Recorded data:
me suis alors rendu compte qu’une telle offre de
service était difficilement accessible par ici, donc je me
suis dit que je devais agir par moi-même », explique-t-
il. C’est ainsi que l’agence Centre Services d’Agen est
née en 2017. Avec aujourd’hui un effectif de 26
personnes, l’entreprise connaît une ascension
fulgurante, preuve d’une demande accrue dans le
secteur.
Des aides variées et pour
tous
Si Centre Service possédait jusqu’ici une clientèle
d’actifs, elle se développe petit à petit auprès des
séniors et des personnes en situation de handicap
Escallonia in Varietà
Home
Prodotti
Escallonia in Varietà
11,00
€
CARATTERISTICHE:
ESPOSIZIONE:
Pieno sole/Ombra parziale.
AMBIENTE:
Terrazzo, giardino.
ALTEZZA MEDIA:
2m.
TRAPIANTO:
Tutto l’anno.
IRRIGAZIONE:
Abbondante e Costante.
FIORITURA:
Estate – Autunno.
...
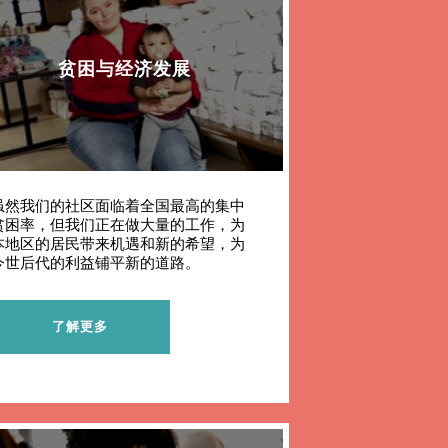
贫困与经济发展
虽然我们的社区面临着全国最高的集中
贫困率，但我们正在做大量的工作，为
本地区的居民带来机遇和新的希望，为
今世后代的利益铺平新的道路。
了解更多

Brief:
Can you update the lines starting at "me suis alors" and ending at "Estate – Autunno." by swapping "Abbondante e Costante" for "Moderata e Regolare" and leaving everything else as it is?

Your solution:
me suis alors rendu compte qu’une telle offre de
service était difficilement accessible par ici, donc je me
suis dit que je devais agir par moi-même », explique-t-
il. C’est ainsi que l’agence Centre Services d’Agen est
née en 2017. Avec aujourd’hui un effectif de 26
personnes, l’entreprise connaît une ascension
fulgurante, preuve d’une demande accrue dans le
secteur.
Des aides variées et pour
tous
Si Centre Service possédait jusqu’ici une clientèle
d’actifs, elle se développe petit à petit auprès des
séniors et des personnes en situation de handicap
Escallonia in Varietà
Home
Prodotti
Escallonia in Varietà
11,00
€
CARATTERISTICHE:
ESPOSIZIONE:
Pieno sole/Ombra parziale.
AMBIENTE:
Terrazzo, giardino.
ALTEZZA MEDIA:
2m.
TRAPIANTO:
Tutto l’anno.
IRRIGAZIONE:
Moderata e Regolare.
FIORITURA:
Estate – Autunno.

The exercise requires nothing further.